## Text shown
━━━━

16 Leadership Commandments to Drive Investment, Humanity, and Trust

Almost every leader I know has certain values that drive their leadership philosophy. Some of those values are ubiquitous among leaders across industries; some are more specific to that leader’s sector, company, or personal experience.

Over the years, I’ve read a lot about leadership, experienced the benefits and drawbacks of others’ leadership styles, and learned for myself what it means to me to lead well—during my time as an executive at Commonwealth Joe, as well as through my experiences leading teams in previous roles and, currently, leading a smaller team for my own consulting business.

Throughout all of those experiences, I made it a habit to write down key lessons that I wanted to hold onto and employ as I further developed my leadership practices. I call them my 16 Leadership Commandments:

1. Invest in the lives of your team members.

It’s okay to be friends with your team members and care about them as people—in fact, you should. It makes your relationship, work product, and ability to work well together infinitely better. Share knowledge with them, learn their career goals, and help them grow. Be there when they need you, listen to them, and trust their ability to resolve their own problems. Make it your mission to help them be as successful as possible.

2. Delegate the monkey.

Get the monkeys off your back, and let the team own their work—but be there when they falter. Don’t forget to also delegate the fun stuff, like exciting meetings and projects. They need fun, too. Ask, “Can I help with anything today? What do you need help figuring out? What is your biggest challenge right now?”

3. Give guidance and real coaching.

Building a real team and really investing in your team members and their success means helping them achieve individual successes and growth at every opportunity. Ask guiding questions with implicit trust, like “What do you think you should do to solve this problem?” or “What action steps would you recommend?” Give guidance, receive their guidance, and encourage a culture of guidance. And then reiterate those thoughts afterwards: “What did you do well, and what did you discover about yourself as a result? What impact do you think this had on everyone else? What were the highlights of this project? What did you learn?”

4. Give direct feedback.

Feedback is important and shouldn’t be sugar-coated or misconstrued; so, be blunt and comment on behaviors, but do not make it about personality. If the feedback is critical, be sure to deliver it in private, and remain humble and helpful. When you can, use “I” statements: “When you do X, I feel Y,” or “When you do X, it makes me think Y.” As much as leaders need to tell their employees when they’re doing things well, they also need to tell employees when they are screwing up and what those screw-ups cost everyone. Without being truthful, we rob our team of an opportunity to get better and grow. Only through direct honest feedback can they learn what you really think and feel and where their blind spots are.

5. Celebrate performance.

Along with acknowledging where there is room for improvement, leaders should recognize a great job and good work as often as possible. Give complimentary feedback in public, and give other employees the opportunity to point out additional things that the team member did well. Further, enable high-performing employees to take part in company dealings and morale-boosting activities, like choosing the new office coffee blend or team bonding activity. Keep performance criteria transparent so others understand how to get to the next level. And remember, “I’m proud of you” goes a long way.

6. Focus on strengths.

━━━━

## Provided material
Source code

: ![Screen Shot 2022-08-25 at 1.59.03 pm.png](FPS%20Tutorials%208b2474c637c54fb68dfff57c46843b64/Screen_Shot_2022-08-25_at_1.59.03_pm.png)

━━━━

## Requirement
Repeat the passage of the leadership text between "It’s okay to" and "Delegate the monkey.", inclusive, word for word. The listing was taken from a separate source.

## Solution
It’s okay to be friends with your team members and care about them as people—in fact, you should. It makes your relationship, work product, and ability to work well together infinitely better. Share knowledge with them, learn their career goals, and help them grow. Be there when they need you, listen to them, and trust their ability to resolve their own problems. Make it your mission to help them be as successful as possible.

2. Delegate the monkey.